→ やるべき作業
• 1. 波高プレートの話で、小川さんは多賀城市内で津波の痕を何週間かけて探して回りましたか。
• 2. 波高プレートの話の「多賀城高校様は津波プレートを」から「常に大事だと思ったからです。」までを、一字も変えずに書き写してください。

→ 読む文章
防災・減災への指針 一人一話

2013年12月09日
波高プレート設置から始まる新しい伝承活動
多賀城高校 生徒
中村 明稔さん
多賀城高校 生徒
福田 栞さん
多賀城高校 教諭
小川 進さん
多賀城高校 主幹教諭
小野 敬弘さん

津波の高さが「面」でわかる事の大切さ

(聞き手)
 多賀城高校様は津波プレートを設置しているとお聞きしましたが、どのような考えがあっての事でしょうか。

(小川様)
 去年(平成24年)の夏休みに、2週間かけて多賀城市内で津波の痕を探して回りました。波高プレートを電柱に貼ろうという取り組みなのですが、私は校長に、1本2本ではなく、津波の痕が特定出来る街路は全て貼ろうと提案しました。反射式になっているので、夜に照らされると「面」で見えるようになります。それが非常に大事だと思ったからです。

ページから抜き出した文字データ:
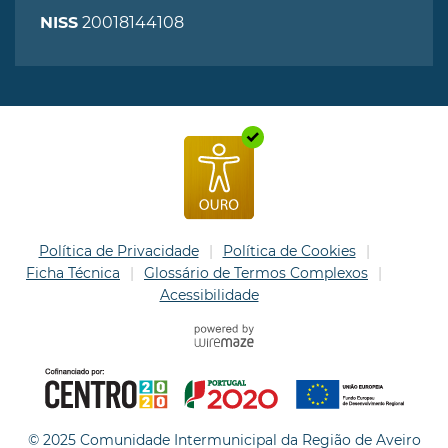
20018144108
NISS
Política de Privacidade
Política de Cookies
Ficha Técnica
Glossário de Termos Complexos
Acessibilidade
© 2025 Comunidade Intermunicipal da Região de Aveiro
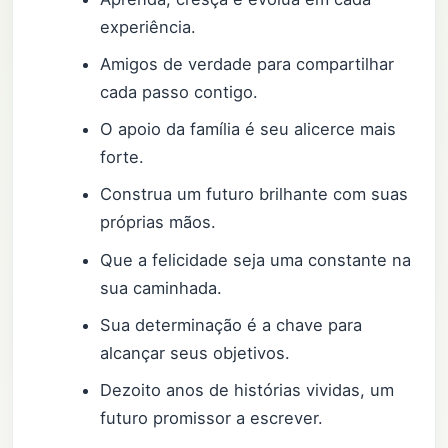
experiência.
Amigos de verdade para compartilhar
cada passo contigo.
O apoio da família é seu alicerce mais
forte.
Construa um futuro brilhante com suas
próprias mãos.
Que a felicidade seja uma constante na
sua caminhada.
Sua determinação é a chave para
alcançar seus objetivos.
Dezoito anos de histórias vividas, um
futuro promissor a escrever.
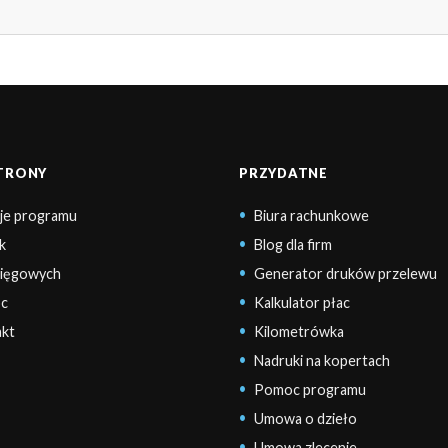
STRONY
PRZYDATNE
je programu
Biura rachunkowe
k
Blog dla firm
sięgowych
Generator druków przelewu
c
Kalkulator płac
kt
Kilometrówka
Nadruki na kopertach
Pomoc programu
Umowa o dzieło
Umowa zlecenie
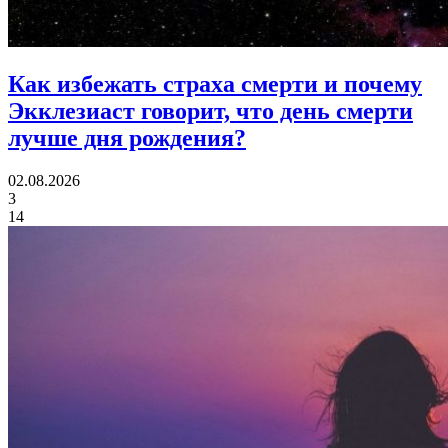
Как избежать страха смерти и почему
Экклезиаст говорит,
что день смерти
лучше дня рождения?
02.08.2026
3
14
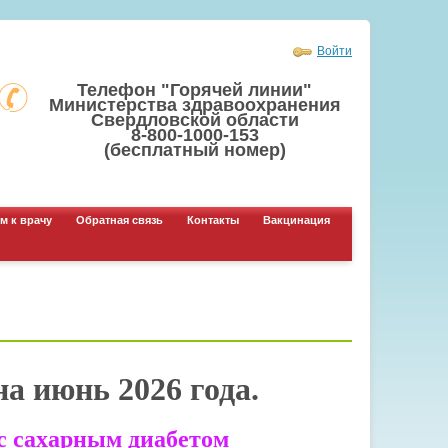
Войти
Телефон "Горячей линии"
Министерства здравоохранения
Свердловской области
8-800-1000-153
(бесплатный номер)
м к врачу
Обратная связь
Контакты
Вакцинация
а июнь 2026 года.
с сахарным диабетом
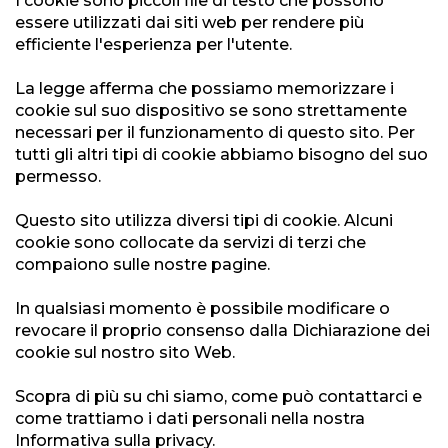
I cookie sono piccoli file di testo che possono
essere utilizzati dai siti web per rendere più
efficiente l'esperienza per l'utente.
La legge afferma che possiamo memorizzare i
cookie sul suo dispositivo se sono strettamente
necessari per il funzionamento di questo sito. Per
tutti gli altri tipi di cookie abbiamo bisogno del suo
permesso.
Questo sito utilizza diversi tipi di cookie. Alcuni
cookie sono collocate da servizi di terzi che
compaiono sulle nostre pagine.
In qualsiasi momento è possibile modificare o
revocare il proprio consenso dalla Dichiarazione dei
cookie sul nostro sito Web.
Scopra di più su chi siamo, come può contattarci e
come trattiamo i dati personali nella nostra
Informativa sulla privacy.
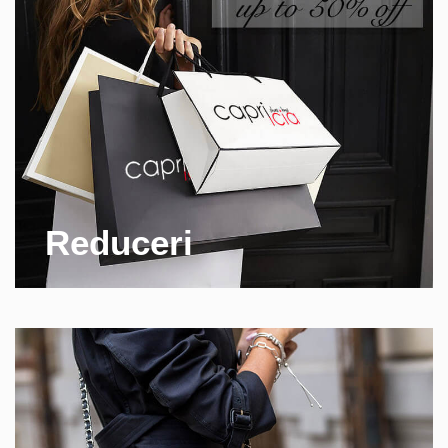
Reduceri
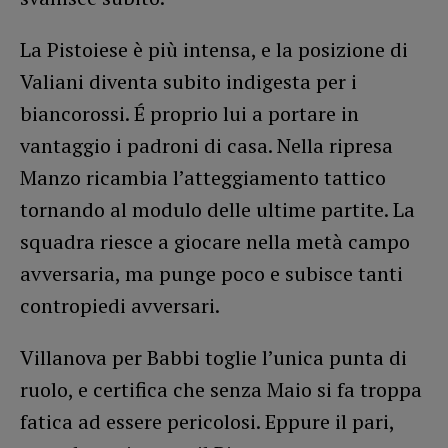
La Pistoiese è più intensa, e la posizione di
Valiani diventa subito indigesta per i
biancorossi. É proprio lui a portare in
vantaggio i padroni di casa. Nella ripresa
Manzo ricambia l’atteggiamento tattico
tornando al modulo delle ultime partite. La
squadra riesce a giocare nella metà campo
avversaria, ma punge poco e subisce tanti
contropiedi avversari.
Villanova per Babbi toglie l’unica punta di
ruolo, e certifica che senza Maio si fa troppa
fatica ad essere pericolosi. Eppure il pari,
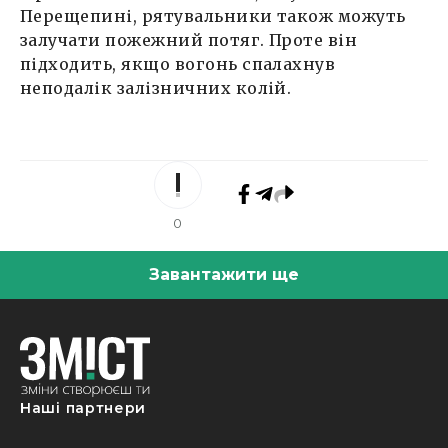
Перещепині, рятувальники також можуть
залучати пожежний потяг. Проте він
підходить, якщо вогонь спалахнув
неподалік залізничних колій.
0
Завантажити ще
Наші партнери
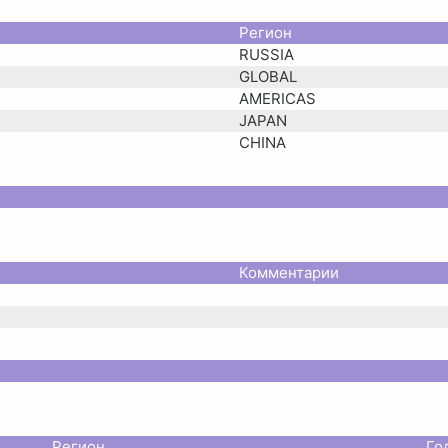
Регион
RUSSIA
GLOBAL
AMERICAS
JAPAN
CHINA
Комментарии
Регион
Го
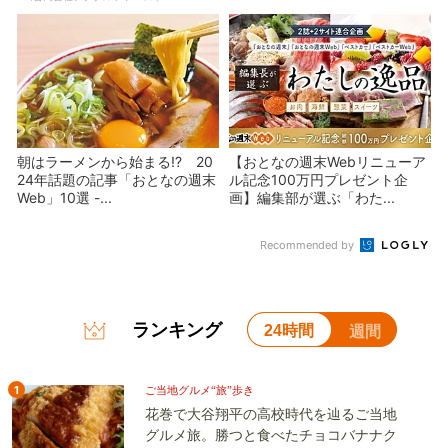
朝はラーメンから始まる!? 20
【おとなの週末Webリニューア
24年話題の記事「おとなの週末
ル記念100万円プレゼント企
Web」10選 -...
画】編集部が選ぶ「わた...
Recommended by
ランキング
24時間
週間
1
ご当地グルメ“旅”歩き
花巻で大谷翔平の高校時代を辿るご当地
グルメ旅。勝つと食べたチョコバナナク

==

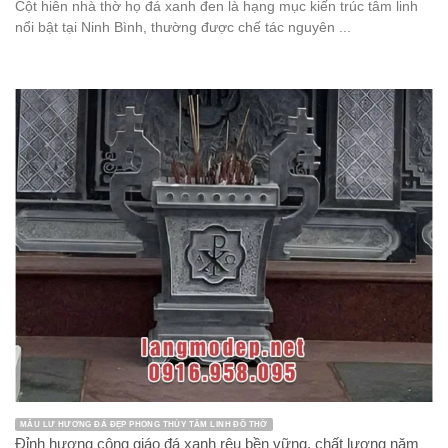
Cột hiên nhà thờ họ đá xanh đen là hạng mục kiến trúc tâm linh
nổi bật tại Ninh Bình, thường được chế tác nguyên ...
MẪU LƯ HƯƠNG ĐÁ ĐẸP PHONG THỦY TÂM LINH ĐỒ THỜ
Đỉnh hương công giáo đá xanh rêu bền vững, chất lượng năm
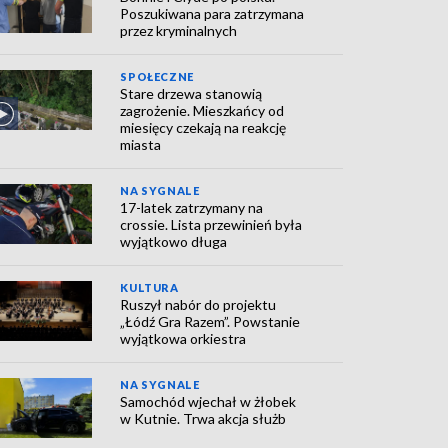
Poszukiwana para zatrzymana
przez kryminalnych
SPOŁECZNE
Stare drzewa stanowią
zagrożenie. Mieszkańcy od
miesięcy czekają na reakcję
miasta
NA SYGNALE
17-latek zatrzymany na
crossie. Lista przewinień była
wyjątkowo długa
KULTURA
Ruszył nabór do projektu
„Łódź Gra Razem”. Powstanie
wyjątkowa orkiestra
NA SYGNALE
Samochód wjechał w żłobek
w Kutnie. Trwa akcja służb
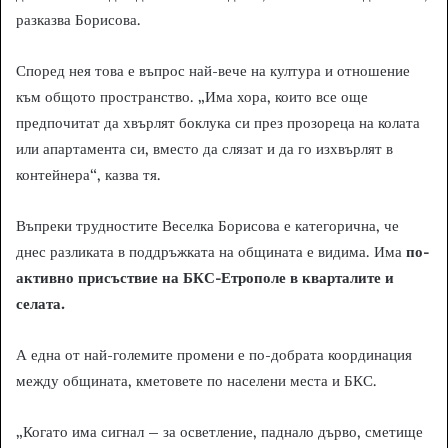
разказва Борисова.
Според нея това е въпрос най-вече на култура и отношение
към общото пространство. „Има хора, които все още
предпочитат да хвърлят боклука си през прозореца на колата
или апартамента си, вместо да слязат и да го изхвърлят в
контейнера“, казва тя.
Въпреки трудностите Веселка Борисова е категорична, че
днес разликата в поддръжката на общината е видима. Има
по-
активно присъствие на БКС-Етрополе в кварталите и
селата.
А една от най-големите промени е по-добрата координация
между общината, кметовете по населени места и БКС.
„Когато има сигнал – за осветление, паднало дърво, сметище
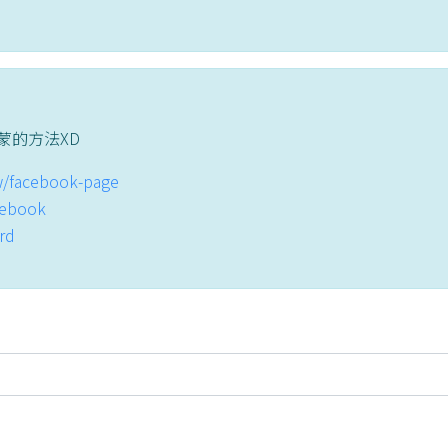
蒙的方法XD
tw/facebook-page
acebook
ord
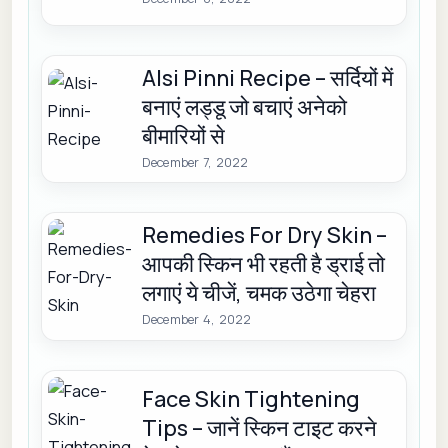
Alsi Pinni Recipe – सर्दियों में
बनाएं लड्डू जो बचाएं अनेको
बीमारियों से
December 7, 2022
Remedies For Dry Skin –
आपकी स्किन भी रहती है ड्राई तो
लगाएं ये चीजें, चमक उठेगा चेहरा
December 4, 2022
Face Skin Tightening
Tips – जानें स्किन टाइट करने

→ 作業の結果
• 1. 2週間です。

• 2.
多賀城高校様は津波プレートを設置しているとお聞きしましたが、どのような考えがあっての事でしょうか。

(小川様)
 去年(平成24年)の夏休みに、2週間かけて多賀城市内で津波の痕を探して回りました。波高プレートを電柱に貼ろうという取り組みなのですが、私は校長に、1本2本ではなく、津波の痕が特定出来る街路は全て貼ろうと提案しました。反射式になっているので、夜に照らされると「面」で見えるようになります。それが非常に大事だと思ったからです。